Female residents who do manage to get pregnant must also contend with poor health outcomes; many go into early labor or experience miscarriages as a result of the long hours and stress of the job. Yet pregnant female residents are still expected to work 28-hour shifts, without sleeping. Dr. Arora and others would like to see that change.

Dr. Roberta Gebhard, who is governance chair and former president of the American Medical Women’s Association, said the group is advocating for more accommodations for pregnant physicians, such as allowing women doctors to complete their heavy workloads at the beginning of their residency if they know they want to try to have a baby later on in their training.

“We’re educating med students and pre-med students about fertility issues so that they are aware of them,” she said. “People say you can’t be a mom and a physician, and we’re telling you that you can, but you need to keep your options open. A lot of it isn’t just being able to get pregnant. Some of these women are so focused on their careers that they don’t get into a relationship.”

For female physicians with babies, even finding the time and a private place to pump breast milk while on the job can be a challenge. Dr. Gebhard said that one doctor who asked for time to pump was instructed to go behind a potted plant in a public area to do so.

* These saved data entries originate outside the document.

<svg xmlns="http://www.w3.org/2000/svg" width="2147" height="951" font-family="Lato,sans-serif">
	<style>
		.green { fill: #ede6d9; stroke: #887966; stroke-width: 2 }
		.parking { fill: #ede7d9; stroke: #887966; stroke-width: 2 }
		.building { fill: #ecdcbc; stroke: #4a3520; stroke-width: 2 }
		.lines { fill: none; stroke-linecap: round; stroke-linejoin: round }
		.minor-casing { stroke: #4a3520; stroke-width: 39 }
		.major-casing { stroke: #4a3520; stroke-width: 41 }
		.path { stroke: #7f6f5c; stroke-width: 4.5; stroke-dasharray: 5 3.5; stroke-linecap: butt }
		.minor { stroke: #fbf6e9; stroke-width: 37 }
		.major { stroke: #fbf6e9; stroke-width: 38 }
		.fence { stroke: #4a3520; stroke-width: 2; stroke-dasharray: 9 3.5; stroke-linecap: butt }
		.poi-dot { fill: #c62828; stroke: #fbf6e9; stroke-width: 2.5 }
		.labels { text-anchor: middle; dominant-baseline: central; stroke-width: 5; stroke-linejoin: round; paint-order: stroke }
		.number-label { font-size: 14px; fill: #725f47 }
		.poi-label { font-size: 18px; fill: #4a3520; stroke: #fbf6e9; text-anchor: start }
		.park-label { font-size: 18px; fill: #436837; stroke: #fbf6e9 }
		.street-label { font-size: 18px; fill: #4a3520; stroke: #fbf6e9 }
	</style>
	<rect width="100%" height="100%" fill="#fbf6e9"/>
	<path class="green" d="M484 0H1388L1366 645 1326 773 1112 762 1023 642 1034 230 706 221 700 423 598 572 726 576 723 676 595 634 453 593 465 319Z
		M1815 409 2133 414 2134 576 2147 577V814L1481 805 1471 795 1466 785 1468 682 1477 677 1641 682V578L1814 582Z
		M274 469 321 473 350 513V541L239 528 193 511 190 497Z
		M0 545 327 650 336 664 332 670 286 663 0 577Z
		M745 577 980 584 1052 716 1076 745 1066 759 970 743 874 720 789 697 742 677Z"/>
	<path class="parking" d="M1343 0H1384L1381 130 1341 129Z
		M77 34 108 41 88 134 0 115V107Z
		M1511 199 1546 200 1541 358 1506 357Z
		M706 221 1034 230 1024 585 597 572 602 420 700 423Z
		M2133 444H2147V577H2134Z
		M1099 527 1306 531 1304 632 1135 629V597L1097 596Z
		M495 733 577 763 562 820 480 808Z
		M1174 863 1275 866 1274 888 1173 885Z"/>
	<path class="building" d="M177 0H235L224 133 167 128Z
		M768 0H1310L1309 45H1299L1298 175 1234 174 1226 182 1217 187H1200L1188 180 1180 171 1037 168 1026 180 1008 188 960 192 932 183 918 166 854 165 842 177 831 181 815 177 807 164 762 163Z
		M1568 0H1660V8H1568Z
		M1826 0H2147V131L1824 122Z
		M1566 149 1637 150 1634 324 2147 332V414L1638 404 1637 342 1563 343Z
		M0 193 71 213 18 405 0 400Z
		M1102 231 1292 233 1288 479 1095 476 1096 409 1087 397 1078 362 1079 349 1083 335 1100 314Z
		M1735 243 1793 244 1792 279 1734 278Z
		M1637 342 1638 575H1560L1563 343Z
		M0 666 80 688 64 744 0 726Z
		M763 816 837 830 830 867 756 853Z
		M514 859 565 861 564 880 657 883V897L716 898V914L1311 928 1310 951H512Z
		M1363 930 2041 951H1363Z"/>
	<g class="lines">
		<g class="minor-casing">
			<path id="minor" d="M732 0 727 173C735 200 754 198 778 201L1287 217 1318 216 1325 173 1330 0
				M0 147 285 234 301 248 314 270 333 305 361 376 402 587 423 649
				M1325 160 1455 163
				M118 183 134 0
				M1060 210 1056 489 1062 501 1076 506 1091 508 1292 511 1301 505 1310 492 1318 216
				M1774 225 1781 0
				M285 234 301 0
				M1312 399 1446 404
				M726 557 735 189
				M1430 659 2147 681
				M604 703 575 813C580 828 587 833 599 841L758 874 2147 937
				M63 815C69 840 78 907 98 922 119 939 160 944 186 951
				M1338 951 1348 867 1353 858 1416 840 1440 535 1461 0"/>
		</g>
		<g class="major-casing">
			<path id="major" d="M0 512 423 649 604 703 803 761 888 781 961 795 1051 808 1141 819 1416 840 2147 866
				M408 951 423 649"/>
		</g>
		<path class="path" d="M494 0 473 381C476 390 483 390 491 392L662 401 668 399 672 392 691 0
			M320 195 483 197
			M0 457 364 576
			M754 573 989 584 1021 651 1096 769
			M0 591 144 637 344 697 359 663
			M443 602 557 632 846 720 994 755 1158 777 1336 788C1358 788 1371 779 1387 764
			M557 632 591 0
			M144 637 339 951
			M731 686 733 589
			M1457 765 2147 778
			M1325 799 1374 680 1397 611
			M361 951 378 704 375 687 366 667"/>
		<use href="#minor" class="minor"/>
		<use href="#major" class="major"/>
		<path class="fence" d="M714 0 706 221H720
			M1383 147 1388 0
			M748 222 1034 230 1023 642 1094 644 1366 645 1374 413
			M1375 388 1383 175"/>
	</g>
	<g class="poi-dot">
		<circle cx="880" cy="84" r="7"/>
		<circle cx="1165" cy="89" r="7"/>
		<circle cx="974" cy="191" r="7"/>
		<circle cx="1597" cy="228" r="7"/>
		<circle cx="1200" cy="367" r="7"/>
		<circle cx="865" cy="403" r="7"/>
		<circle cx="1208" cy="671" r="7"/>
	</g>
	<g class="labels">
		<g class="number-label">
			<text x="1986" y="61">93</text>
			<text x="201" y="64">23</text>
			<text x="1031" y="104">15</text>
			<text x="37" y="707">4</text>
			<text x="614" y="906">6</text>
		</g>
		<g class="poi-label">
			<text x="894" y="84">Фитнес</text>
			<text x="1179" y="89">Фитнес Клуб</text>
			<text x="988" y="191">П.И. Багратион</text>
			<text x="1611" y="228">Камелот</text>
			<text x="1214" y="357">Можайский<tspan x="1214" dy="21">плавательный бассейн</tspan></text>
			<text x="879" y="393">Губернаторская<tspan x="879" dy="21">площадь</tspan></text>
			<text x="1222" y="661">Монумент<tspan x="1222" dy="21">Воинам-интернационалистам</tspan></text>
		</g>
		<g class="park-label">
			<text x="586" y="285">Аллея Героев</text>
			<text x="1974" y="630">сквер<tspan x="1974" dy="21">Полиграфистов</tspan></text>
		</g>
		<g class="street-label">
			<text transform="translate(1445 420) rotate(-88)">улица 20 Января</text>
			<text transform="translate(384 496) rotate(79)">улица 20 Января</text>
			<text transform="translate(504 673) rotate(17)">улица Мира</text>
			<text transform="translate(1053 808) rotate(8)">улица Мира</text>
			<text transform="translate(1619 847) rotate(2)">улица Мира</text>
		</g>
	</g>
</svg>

She’s optimistic that things will start to change in the near future, as more than 50 percent of all medical school students are now women, although there are still more male physicians than women.

Dr. Racquel Carranza-Chahal, 30, recently completed her OB-GYN residency and is now in private practice in Tucson, Ariz. She has a son, to whom she gave birth while in medical school, and a daughter.

“When I became a resident, someone told me that I needed to divorce my husband and lose custody of my child if I wanted a fellowship,” Dr. Carranza-Chahal said.

The day she spoke, she was on-call and had just completed her second 24-hour shift in seven days while eight and a half months pregnant with her second child.

In 2019, she founded a nonprofit called Mothers in Medicine, which she hopes will increase visibility and community outreach for female physicians who are pregnant or are mothers.

“I want moms in training to know that they should take up space, that they do belong and that there are resources at their disposal, including legal ones,” Dr. Carranza-Chahal said. “A lot of residents end up delivering early and having complications. One day I’ll change that.”